» Exercise requirements:
1. In the article on the Supreme Court and Planned Parenthood funding, please substitute "federal appeals court" for "4th Circuit Court of Appeals" and give the part that opens with the words containing "A lawsuit against" and closes with "Parenthood abortion clinics.".
2. Answer these questions from the article on the Supreme Court and Planned Parenthood funding:
(a) How many state lawmakers signed the brief asking the court to take up the case?
(b) In what year did McMaster issue the earlier executive order that the 2018 order expanded on?
(c) Which federal judge issued the injunction that remains?

» Passage shown:
▬▬▬▬▬▬▬▬▬▬
Supreme Court rejects SC's appeal to stop giving Medicaid funds to Planned Parenthood abortion clinics

A general view of the U.S. Supreme Court building in Washington, November 15, 2016. | Reuters/Carlos Barria

The U.S. Supreme Court on Tuesday rejected an appeal from South Carolina lawmakers to end taxpayer funding of Planned Parenthood abortion clinics through Medicaid reimbursements. 

The case of Baker, Dir., SC Dept. of Health v. Planned Parenthood was one of many appeals denied a writ of certiorari by the high court earlier this week. Eighty-six state lawmakers had signed a brief asking the court to take up the case.

The battle between South Carolina’s Department of Health and Human Services and Planned Parenthood South Atlantic dates back to 2018 when Gov. Henry McMaster issued an executive order directing the state’s Department of Health and Human Services to deem abortion clinics “enrolled in the Medicaid program as unqualified to provide family planning services.”

McMaster’s 2018 executive order expanded on a 2017 executive order, where he directed the DHHS to “pursue all available methods and to take all necessary actions to exclude abortion providers from receiving taxpayer funds for any purpose.”

A lawsuit against the state, filed by Planned Parenthood South Atlantic and one of its patients, soon followed McMaster’s 2018 executive order. “The executive order has forced PPSAT (Planned Parenthood South Atlantic) to stop providing basic preventative health services to the Medicaid patients who rely on us each year for family planning and other preventative health care,” Planned Parenthood South Atlantic CEO Jenny Black said in a statement arguing against the defunding of two abortion clinics. 

The 4th Circuit Court of Appeals sided with Planned Parenthood, ruling that the state could not stop Medicaid recipients from using their coverage to seek services at Planned Parenthood abortion clinics.

In its decision, the appellate court argued that the free-choice-of-provider provision in the Medicaid Act requires states to “furnish Medicaid recipients the right to choose among providers ‘qualified to perform the service or services required’” and therefore “bars states from excluding providers for reasons unrelated to professional competency.”

South Carolina officials had hoped that the Supreme Court would reverse the 4th Circuit’s injunction.

Helene Krasnoff, vice president of public policy litigation at Planned Parenthood Federation of America, praised the Supreme Court’s decision, claiming that it reinforces the fact that “blocking people with low incomes from choosing the provider they know and trust is unlawful.” Brian Symmes, a McMaster spokesman, vowed to “continue to appeal the decision on the merits to the appellate court and beyond, if necessary.”

Because the Supreme Court refused to hear South Carolina’s appeal, the case will likely go back to the 4th Circuit. An injunction from federal judge Mary Lewis preventing McMaster from withholding Medicaid money from the state’s Planned Parenthood clinics remains.
▬▬▬▬▬▬▬▬▬▬
» Record extracts:
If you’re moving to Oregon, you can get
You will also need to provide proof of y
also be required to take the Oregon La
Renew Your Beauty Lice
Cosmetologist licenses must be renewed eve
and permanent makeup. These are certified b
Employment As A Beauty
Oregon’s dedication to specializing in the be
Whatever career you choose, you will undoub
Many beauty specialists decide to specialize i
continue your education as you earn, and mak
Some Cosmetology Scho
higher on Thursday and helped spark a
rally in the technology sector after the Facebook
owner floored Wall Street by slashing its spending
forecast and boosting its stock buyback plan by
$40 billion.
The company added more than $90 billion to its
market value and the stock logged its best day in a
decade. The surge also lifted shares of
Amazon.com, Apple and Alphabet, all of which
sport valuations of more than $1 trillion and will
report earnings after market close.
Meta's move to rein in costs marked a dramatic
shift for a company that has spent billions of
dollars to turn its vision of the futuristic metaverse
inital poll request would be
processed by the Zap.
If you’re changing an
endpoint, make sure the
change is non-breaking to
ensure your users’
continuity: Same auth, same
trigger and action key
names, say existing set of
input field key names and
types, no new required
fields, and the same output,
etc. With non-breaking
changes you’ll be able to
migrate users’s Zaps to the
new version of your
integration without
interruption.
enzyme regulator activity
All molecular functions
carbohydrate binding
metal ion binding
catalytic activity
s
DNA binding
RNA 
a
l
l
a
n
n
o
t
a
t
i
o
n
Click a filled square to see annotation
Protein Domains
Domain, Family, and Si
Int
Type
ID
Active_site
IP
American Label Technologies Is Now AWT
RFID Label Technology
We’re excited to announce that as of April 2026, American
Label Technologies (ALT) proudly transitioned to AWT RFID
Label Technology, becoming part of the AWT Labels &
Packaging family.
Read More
▬▬▬▬▬▬▬▬▬▬
» Results:
1.
A lawsuit against the state, filed by Planned Parenthood South Atlantic and one of its patients, soon followed McMaster’s 2018 executive order. “The executive order has forced PPSAT (Planned Parenthood South Atlantic) to stop providing basic preventative health services to the Medicaid patients who rely on us each year for family planning and other preventative health care,” Planned Parenthood South Atlantic CEO Jenny Black said in a statement arguing against the defunding of two abortion clinics. 

The federal appeals court sided with Planned Parenthood, ruling that the state could not stop Medicaid recipients from using their coverage to seek services at Planned Parenthood abortion clinics.

2.
(a) Eighty-six
(b) 2017
(c) Mary Lewis